Every now and again we get some fascinating contributions from the Biznews community. The mailbox feature is one of the avenues we use to give the audience a voice. And below is another interesting take from Paul Trewhela on the current conflict between Finance Minister Pravin Gordhan and President Jacob Zuma. And while the two have apparently made peace, Trewhela says the party has not seen such conflict within the ANC’s structure since the leaders of Umkhonto we Sizwe (MK) returned legally to South Africa from exile in 1990. He says a first-rate political conflict has opened up inside the ANC between two top-level former MK operatives. – Stuart Lowman
By Paul Trewhela
For the first time since the leaders of Umkhonto we Sizwe (MK) returned legally to South Africa from exile in 1990 – Jacob Zuma among the earliest of them – a first-rate political conflict has opened up inside the ANC between top-level former MK operatives.
That is the significance of the major rift within the Zuma government between President Zuma and his former subordinate within MK’s Operation Vula in KwaZulu-Natal in the late 1980s and into mid-1990: the former head of the South African Revenue Service and current Minister of Finance, Pravin Gordhan.

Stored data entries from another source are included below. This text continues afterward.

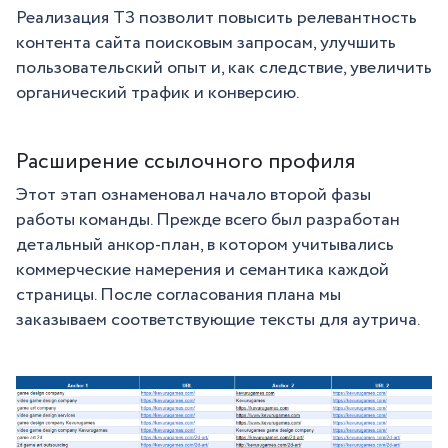
Реализация ТЗ позволит повысить релевантность
контента сайта поисковым запросам, улучшить
пользовательский опыт и, как следствие, увеличить
органический трафик и конверсию.
Расширение ссылочного профиля
Этот этап ознаменовал начало второй фазы
работы команды. Прежде всего был разработан
детальный анкор-план, в котором учитывались
коммерческие намерения и семантика каждой
страницы. После согласования плана мы
заказываем соответствующие тексты для аутрича.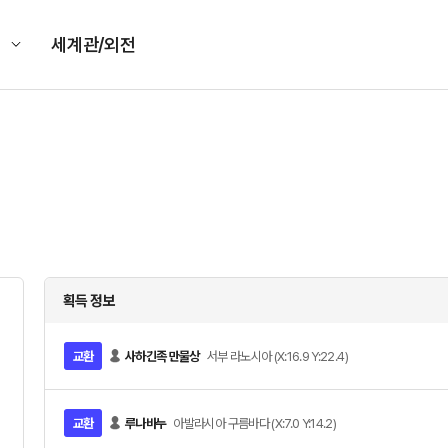
킹
세계관/외전
획득 정보
교환
사하긴족 만물상
서부 라노시아 (X:16.9 Y:22.4)
교환
루나바누
아발라시아 구름바다 (X:7.0 Y:14.2)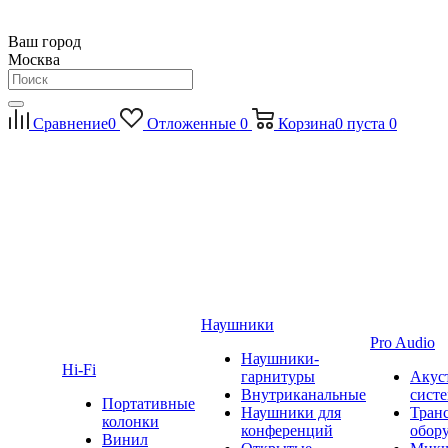
Ваш город
Москва
Сравнение
0
Отложенные
0
Корзина
0
пуста
0
Наушники
Pro Audio
Наушники-
Hi-Fi
гарнитуры
Акус
Внутриканальные
сист
Портативные
Наушники для
Тран
колонки
конференций
обор
Винил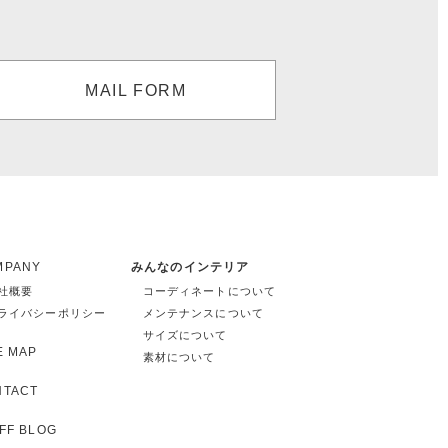
MAIL FORM
MPANY
みんなのインテリア
社概要
コーディネートについて
ライバシーポリシー
メンテナンスについて
サイズについて
E MAP
素材について
NTACT
FF BLOG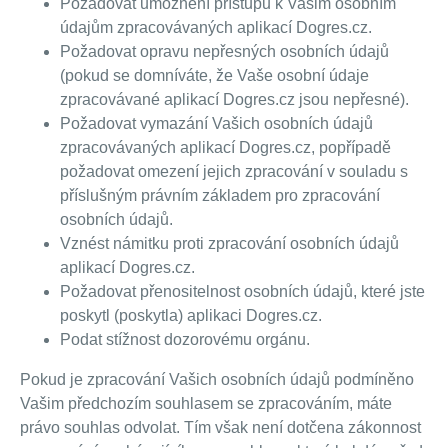
Požadovat umožnění přístupu k Vašim osobním
údajům zpracovávaných aplikací Dogres.cz.
Požadovat opravu nepřesných osobních údajů
(pokud se domníváte, že Vaše osobní údaje
zpracovávané aplikací Dogres.cz jsou nepřesné).
Požadovat vymazání Vašich osobních údajů
zpracovávaných aplikací Dogres.cz, popřípadě
požadovat omezení jejich zpracování v souladu s
příslušným právním základem pro zpracování
osobních údajů.
Vznést námitku proti zpracování osobních údajů
aplikací Dogres.cz.
Požadovat přenositelnost osobních údajů, které jste
poskytl (poskytla) aplikaci Dogres.cz.
Podat stížnost dozorovému orgánu.
Pokud je zpracování Vašich osobních údajů podmíněno
Vašim předchozím souhlasem se zpracováním, máte
právo souhlas odvolat. Tím však není dotčena zákonnost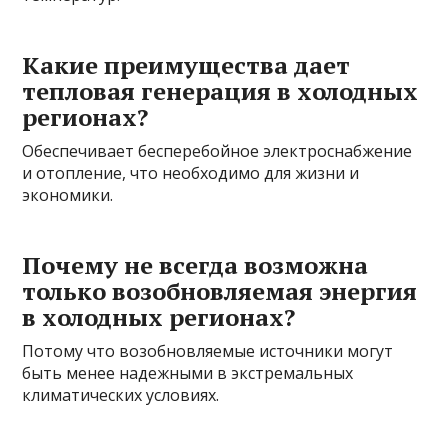
Какие преимущества дает
тепловая генерация в холодных
регионах?
Обеспечивает бесперебойное электроснабжение
и отопление, что необходимо для жизни и
экономики.
Почему не всегда возможна
только возобновляемая энергия
в холодных регионах?
Потому что возобновляемые источники могут
быть менее надежными в экстремальных
климатических условиях.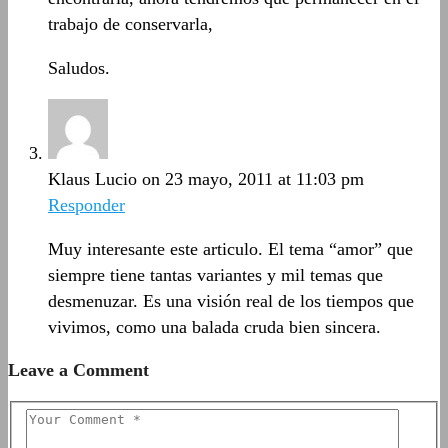
trabajo de conservarla,
Saludos.
Klaus Lucio
on 23 mayo, 2011 at 11:03 pm
Responder
Muy interesante este articulo. El tema “amor” que
siempre tiene tantas variantes y mil temas que
desmenuzar. Es una visión real de los tiempos que
vivimos, como una balada cruda bien sincera.
Leave a Comment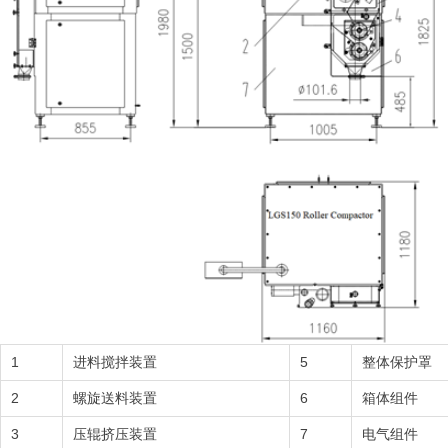
1
进料搅拌装置
5
整体保护罩
2
螺旋送料装置
6
箱体组件
3
压辊挤压装置
7
电气组件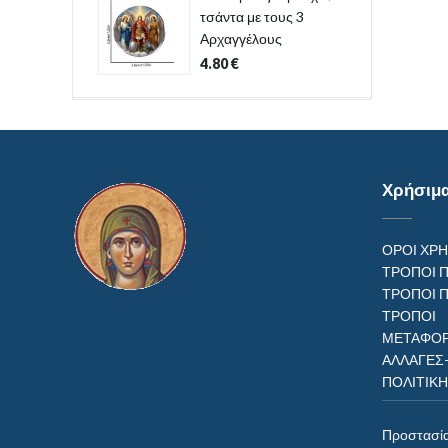
τσάντα με τους 3
Αρχαγγέλους
4.80
€
Χρήσιμ
ΟΡΟΙ ΧΡ
ΤΡΟΠΟΙ 
ΤΡΟΠΟΙ 
ΤΡΟΠ
ΜΕΤΑΦΟΡ
ΑΛΛΑΓΕΣ
ΠΟΛΙΤΙΚ
Προστασί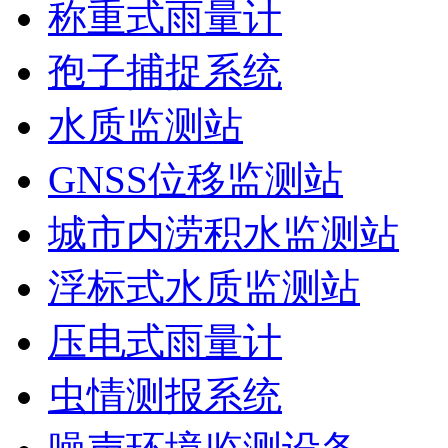
称重式雨量计
孢子捕捉系统
水质监测站
GNSS位移监测站
城市内涝积水监测站
浮标式水质监测站
压电式雨量计
虫情测报系统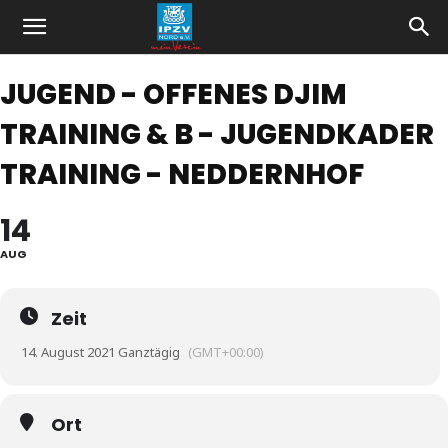
JUGEND - OFFENES DJIM
TRAINING & B - JUGENDKADER
TRAINING - NEDDERNHOF
14
AUG
Zeit
14. August 2021 Ganztägig
(GMT+00:00)
Ort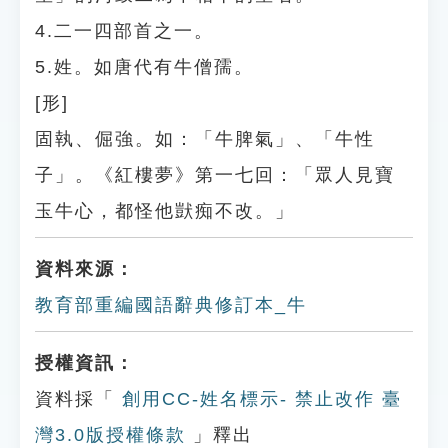
4.二一四部首之一。
5.姓。如唐代有牛僧孺。
[形]
固執、倔強。如：「牛脾氣」、「牛性
子」。《紅樓夢》第一七回：「眾人見寶
玉牛心，都怪他獃痴不改。」
資料來源：
教育部重編國語辭典修訂本_牛
授權資訊：
資料採「
創用CC-姓名標示- 禁止改作 臺
灣3.0版授權條款
」釋出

Given that this conflict relates to South Africa’s worsened credit rating with international credit agencies and Zuma’s perceived incapacity as head of government, this is potentially a more profound conflict within the ANC than the struggle for supremacy between Zuma and former president Thabo Mbeki ahead of the ANC national conference at Polokwane in December 2007 which decided the issue in favour of Zuma.

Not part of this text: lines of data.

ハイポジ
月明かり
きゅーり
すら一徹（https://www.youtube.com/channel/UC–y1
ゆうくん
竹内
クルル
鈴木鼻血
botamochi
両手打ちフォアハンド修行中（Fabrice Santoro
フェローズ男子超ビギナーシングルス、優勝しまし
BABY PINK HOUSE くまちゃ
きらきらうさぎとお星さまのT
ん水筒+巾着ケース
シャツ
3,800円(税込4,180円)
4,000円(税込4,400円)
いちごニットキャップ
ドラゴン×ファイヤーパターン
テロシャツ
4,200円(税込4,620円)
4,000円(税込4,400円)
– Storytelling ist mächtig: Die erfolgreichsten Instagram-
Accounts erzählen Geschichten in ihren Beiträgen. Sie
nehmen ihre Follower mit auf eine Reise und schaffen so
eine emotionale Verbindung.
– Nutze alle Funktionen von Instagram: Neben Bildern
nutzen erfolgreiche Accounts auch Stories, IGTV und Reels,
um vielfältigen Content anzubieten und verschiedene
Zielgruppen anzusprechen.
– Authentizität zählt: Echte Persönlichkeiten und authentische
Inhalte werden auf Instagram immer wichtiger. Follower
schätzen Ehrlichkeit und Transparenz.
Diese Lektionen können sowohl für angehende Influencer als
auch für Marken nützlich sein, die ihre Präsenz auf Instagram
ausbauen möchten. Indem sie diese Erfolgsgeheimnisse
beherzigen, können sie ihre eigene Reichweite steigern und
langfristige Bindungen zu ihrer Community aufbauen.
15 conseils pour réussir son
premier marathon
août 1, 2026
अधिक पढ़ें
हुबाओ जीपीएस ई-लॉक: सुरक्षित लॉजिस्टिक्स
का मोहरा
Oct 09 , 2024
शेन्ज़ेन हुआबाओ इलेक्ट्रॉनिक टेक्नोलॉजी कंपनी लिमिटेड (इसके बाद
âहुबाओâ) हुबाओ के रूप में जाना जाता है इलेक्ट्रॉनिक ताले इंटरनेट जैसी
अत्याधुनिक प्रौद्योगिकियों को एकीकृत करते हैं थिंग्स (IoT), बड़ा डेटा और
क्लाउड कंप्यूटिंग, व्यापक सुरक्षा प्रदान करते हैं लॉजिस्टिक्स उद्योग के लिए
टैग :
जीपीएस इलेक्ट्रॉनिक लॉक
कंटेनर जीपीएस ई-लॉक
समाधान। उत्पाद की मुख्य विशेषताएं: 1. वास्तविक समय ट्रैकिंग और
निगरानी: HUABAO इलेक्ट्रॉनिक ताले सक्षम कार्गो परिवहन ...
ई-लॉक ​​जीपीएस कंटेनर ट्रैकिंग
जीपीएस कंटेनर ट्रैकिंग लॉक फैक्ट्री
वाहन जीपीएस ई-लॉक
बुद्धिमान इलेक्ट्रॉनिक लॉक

Mbeki was never a leader or a significant member of MK. By contrast, Gordhan took the risk of active membership of MK in KwaZulu-Natal while Zuma was co-director of the ANC security department, Mbokodo, in exile in Lusaka, Zambia.
The conflict between Gordhan and Zuma over South Africa’s economic mismanagement therefore takes the form of a conflict between ANC members themselves, grounded in the ANC’s political support base among MK from exile and within the country.

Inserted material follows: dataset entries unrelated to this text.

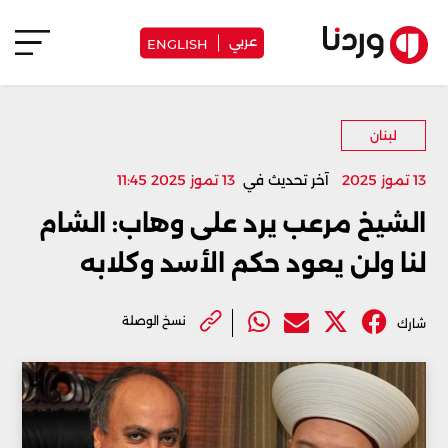
عربي
ENGLISH
لبنان
13 تموز 2025
آخر تحديث في
13 تموز 2025 11:45
الشيخ مرعب يرد على وهاب: الشام
لنا ولن يعود حكم الأسد وكلابه
نسخ الوصلة
شارك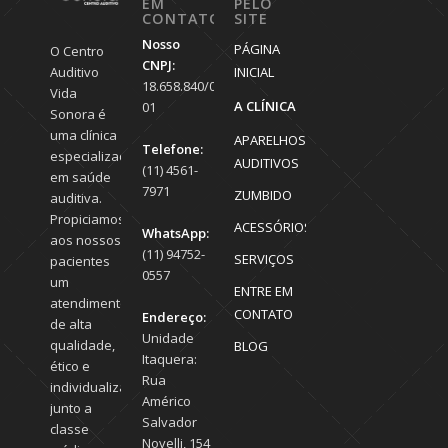
EM
PELO
CONTATO
SITE
Nosso
PÁGINA
O Centro
CNPJ:
Auditivo
INICIAL
18.658.840/0001-
Vida
A CLÍNICA
01
Sonora é
uma clínica
APARELHOS
Telefone:
especializada
AUDITIVOS
(11) 4561-
em saúde
7971
ZUMBIDO
auditiva.
Propiciamos
ACESSÓRIOS
WhatsApp:
aos nossos
(11) 94752-
SERVIÇOS
pacientes
0557
um
ENTRE EM
atendimento
CONTATO
Endereço:
de alta
Unidade
qualidade,
BLOG
Itaquera:
ético e
Rua
individualizado,
Américo
junto a
Salvador
classe
Novelli, 154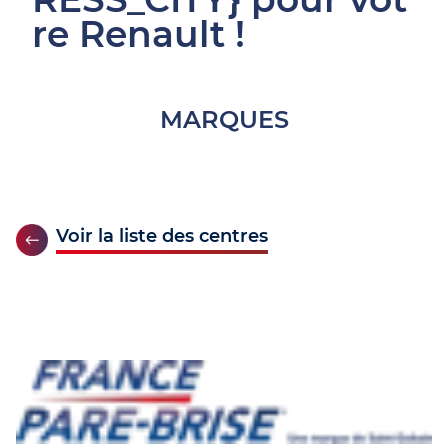
re Renault !
MARQUES
Voir la liste des centres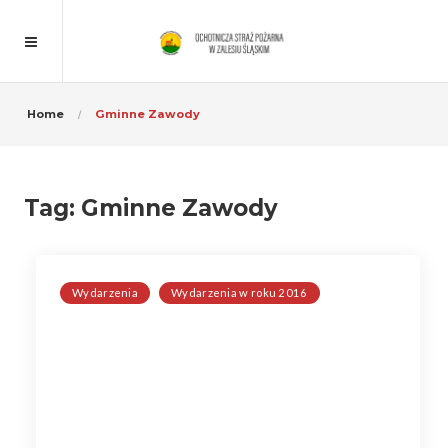
Home
Gminne Zawody
Tag:
Gminne Zawody
Wydarzenia
Wydarzenia w roku 2016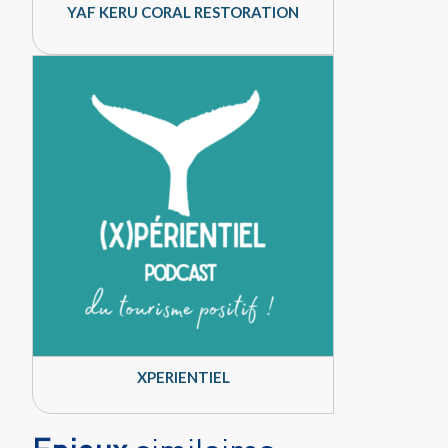
YAF KERU CORAL RESTORATION
XPERIENTIEL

The Daily Maverick article by Ranjeni Munusamy should be taken seriously, given Ms Munusamy’s previous career as a journalist in KwaZulu-Natal and as moderator of the Friends of Jacob Zuma website during the period of his prosecutions for rape and corruption in 2005, under the Mbeki government.
As she wrote in 2012, South Africa is now “crippled with internal strife under Zuma’s presidency. Corruption and the manipulation of government tenders has made ANC membership a swear word. The abuse of state resources to fight political battles, the thing Zuma so loathed during Mbeki’s presidency, is now evident on his watch.”